▸ **Assigned task**
Please copy the records below from their start through the line containing "台東区上野の不動産会社邦興商事なら仲介手数料が無料のお部屋で", inclusive, substituting "分譲マンション" for "賃貸マンション" and keeping everything else the same.

──────── Data supplied

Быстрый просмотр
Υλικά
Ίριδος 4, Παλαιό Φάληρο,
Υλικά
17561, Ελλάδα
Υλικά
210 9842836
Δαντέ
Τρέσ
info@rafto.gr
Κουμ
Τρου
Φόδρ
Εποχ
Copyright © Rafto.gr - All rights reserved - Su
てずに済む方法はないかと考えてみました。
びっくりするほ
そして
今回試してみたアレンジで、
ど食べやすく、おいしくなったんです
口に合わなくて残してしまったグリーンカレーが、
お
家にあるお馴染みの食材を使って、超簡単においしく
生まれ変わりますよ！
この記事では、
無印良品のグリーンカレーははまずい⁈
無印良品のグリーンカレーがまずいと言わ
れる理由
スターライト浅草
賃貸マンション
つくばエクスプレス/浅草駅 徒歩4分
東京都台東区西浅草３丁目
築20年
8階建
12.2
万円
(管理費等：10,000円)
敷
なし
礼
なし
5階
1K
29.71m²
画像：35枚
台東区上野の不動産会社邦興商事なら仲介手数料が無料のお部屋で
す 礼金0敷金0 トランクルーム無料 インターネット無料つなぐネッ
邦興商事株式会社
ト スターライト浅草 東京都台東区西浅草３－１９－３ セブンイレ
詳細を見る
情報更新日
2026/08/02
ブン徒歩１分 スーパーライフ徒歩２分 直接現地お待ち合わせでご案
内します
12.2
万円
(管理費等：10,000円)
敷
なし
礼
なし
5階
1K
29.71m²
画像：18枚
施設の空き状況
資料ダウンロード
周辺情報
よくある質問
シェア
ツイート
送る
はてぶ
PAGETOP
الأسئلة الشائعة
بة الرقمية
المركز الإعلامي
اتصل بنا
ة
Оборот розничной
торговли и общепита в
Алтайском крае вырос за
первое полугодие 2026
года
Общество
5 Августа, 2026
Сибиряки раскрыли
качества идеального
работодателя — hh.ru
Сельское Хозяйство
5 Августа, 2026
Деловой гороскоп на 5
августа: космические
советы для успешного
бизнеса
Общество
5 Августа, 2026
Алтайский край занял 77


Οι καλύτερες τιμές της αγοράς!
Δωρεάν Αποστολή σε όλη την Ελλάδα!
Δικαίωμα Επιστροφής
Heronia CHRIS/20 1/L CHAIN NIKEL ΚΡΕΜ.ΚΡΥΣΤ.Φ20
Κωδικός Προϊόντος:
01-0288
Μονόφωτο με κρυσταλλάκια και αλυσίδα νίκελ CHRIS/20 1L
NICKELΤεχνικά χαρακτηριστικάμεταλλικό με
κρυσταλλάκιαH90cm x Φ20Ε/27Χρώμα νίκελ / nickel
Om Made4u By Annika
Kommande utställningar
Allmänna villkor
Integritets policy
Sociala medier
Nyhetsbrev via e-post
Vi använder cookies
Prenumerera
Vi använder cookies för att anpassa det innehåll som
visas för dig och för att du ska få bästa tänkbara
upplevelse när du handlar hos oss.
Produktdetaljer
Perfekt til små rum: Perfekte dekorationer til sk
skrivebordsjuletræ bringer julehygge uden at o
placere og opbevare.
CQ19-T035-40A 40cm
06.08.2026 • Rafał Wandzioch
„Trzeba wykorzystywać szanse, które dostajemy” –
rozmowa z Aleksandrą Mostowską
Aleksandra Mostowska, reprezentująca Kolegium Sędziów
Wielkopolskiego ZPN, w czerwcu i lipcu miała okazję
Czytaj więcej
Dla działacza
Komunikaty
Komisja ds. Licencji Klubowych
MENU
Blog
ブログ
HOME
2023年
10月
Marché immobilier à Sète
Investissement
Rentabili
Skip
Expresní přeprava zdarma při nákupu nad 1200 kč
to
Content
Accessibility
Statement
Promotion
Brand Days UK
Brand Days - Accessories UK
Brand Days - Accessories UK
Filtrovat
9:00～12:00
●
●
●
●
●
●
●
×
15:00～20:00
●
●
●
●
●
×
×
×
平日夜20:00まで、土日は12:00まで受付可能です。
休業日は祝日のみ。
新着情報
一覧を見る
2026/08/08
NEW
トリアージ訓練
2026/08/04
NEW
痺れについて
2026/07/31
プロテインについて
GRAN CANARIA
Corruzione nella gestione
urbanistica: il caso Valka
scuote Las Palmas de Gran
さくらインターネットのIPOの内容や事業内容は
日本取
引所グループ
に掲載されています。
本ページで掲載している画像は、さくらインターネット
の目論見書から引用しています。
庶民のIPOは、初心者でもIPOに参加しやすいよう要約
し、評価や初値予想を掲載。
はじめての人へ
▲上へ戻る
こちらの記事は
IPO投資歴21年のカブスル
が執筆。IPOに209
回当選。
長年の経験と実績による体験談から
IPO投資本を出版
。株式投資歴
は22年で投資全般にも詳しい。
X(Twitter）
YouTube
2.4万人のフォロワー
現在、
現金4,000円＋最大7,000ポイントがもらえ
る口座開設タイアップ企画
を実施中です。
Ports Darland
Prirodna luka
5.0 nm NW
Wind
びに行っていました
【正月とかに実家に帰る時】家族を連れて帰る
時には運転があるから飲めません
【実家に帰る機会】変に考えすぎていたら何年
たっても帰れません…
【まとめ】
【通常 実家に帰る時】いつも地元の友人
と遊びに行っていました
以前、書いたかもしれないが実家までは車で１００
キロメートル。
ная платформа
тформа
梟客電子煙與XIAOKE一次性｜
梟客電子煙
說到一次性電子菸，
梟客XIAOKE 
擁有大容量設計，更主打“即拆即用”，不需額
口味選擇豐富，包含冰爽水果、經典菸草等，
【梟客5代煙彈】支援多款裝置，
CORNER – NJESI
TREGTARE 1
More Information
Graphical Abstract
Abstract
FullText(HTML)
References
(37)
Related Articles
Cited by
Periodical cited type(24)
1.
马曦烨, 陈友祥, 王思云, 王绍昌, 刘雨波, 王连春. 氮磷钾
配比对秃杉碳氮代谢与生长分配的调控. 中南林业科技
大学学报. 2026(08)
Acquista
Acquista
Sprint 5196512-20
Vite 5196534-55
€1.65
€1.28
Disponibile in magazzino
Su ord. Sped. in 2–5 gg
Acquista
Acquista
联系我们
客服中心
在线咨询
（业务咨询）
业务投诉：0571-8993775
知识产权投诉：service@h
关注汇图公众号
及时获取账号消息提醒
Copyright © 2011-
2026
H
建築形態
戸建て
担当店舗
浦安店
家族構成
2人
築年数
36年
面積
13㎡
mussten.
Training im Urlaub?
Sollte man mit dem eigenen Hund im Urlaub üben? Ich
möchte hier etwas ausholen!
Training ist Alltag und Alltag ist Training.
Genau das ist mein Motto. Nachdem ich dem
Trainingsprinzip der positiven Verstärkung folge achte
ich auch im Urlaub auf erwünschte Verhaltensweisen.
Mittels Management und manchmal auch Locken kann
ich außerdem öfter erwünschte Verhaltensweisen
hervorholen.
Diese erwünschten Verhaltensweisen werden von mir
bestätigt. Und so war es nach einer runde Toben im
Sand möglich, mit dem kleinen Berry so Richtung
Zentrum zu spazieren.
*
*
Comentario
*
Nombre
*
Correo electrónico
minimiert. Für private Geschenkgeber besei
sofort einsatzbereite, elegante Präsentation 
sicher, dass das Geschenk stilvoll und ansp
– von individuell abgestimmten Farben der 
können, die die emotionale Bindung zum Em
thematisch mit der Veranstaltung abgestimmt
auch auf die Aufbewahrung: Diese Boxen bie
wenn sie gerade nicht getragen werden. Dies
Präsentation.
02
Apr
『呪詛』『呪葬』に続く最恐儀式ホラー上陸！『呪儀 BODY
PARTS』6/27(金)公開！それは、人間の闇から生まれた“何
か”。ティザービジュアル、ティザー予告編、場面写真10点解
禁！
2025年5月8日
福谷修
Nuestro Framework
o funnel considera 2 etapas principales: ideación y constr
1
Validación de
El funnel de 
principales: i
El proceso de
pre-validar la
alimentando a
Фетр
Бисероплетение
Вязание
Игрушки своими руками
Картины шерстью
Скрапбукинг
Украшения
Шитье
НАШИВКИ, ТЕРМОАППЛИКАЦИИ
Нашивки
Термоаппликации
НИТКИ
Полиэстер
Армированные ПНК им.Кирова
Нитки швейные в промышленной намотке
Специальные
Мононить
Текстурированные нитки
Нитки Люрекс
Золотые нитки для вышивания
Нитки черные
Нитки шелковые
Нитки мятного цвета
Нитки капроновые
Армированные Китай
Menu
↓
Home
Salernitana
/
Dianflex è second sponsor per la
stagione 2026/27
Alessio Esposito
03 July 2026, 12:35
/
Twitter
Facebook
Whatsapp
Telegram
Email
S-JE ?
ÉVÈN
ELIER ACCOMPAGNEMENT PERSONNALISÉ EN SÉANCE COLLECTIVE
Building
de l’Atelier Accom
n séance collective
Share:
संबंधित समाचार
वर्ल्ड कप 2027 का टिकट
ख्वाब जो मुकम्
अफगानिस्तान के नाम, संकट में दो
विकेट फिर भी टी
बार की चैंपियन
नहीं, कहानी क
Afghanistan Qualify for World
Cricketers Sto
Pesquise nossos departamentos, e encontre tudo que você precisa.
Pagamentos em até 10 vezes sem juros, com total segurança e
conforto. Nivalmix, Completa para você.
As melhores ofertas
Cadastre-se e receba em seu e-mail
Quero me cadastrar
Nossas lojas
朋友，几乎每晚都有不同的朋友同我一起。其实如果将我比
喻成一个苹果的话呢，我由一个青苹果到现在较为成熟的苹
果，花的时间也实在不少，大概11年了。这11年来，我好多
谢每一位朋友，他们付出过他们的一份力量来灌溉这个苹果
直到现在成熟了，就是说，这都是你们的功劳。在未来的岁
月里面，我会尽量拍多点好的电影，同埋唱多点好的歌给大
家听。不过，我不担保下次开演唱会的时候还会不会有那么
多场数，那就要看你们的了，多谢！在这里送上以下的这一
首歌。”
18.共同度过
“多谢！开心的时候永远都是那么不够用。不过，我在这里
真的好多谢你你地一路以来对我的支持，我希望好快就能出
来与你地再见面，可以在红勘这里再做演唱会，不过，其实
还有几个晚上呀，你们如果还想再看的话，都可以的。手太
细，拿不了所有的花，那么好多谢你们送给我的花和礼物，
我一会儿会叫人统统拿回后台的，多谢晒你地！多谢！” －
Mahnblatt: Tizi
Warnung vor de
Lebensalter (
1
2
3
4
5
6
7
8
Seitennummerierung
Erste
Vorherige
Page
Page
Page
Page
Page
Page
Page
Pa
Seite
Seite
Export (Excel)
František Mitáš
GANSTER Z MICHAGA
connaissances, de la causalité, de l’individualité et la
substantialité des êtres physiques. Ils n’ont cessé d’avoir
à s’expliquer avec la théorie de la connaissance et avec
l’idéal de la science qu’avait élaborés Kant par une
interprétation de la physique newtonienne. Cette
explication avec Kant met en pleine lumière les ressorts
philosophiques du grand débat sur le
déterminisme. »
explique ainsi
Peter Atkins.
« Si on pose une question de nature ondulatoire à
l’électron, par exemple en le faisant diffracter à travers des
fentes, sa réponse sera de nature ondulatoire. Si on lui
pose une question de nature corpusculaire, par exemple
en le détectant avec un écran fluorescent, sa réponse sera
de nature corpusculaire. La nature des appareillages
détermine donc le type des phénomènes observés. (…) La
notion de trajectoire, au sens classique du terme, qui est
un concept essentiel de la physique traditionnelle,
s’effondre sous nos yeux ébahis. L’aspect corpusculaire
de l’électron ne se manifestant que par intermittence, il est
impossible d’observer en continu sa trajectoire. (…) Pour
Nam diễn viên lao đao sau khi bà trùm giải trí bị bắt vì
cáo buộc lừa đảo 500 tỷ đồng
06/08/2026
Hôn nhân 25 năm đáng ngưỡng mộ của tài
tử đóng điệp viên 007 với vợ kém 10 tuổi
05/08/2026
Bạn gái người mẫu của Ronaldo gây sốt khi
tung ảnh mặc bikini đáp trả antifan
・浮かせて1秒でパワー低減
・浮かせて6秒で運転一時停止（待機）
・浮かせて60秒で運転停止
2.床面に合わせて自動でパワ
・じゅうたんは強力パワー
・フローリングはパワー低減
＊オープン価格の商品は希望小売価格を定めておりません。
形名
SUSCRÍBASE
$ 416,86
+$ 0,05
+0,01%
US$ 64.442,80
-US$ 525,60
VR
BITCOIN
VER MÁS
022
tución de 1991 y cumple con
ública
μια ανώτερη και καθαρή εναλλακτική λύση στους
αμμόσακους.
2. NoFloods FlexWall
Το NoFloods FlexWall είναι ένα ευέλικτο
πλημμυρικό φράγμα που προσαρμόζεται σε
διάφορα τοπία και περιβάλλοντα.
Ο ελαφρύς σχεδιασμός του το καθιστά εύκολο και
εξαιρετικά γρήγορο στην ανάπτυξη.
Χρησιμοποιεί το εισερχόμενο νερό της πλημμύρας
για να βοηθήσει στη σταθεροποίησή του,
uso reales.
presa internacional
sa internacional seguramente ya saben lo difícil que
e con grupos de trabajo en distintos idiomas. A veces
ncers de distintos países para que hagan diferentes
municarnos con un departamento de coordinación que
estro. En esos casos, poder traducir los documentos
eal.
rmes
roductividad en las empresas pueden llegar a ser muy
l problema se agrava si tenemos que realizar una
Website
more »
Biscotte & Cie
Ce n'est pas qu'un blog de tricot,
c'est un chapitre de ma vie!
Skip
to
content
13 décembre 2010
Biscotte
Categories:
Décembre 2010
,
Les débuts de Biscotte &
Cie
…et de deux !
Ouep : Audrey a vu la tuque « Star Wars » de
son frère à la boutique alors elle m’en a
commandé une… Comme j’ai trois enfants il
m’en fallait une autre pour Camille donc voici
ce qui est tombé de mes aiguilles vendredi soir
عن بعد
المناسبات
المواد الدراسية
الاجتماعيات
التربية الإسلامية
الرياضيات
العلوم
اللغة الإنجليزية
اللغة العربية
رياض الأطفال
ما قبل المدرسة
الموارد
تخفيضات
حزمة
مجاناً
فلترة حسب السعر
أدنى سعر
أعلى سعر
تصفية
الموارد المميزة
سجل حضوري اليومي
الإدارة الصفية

────────────────

▸ **Reply to the exercise**
Быстрый просмотр
Υλικά
Ίριδος 4, Παλαιό Φάληρο,
Υλικά
17561, Ελλάδα
Υλικά
210 9842836
Δαντέ
Τρέσ
info@rafto.gr
Κουμ
Τρου
Φόδρ
Εποχ
Copyright © Rafto.gr - All rights reserved - Su
てずに済む方法はないかと考えてみました。
びっくりするほ
そして
今回試してみたアレンジで、
ど食べやすく、おいしくなったんです
口に合わなくて残してしまったグリーンカレーが、
お
家にあるお馴染みの食材を使って、超簡単においしく
生まれ変わりますよ！
この記事では、
無印良品のグリーンカレーははまずい⁈
無印良品のグリーンカレーがまずいと言わ
れる理由
スターライト浅草
分譲マンション
つくばエクスプレス/浅草駅 徒歩4分
東京都台東区西浅草３丁目
築20年
8階建
12.2
万円
(管理費等：10,000円)
敷
なし
礼
なし
5階
1K
29.71m²
画像：35枚
台東区上野の不動産会社邦興商事なら仲介手数料が無料のお部屋で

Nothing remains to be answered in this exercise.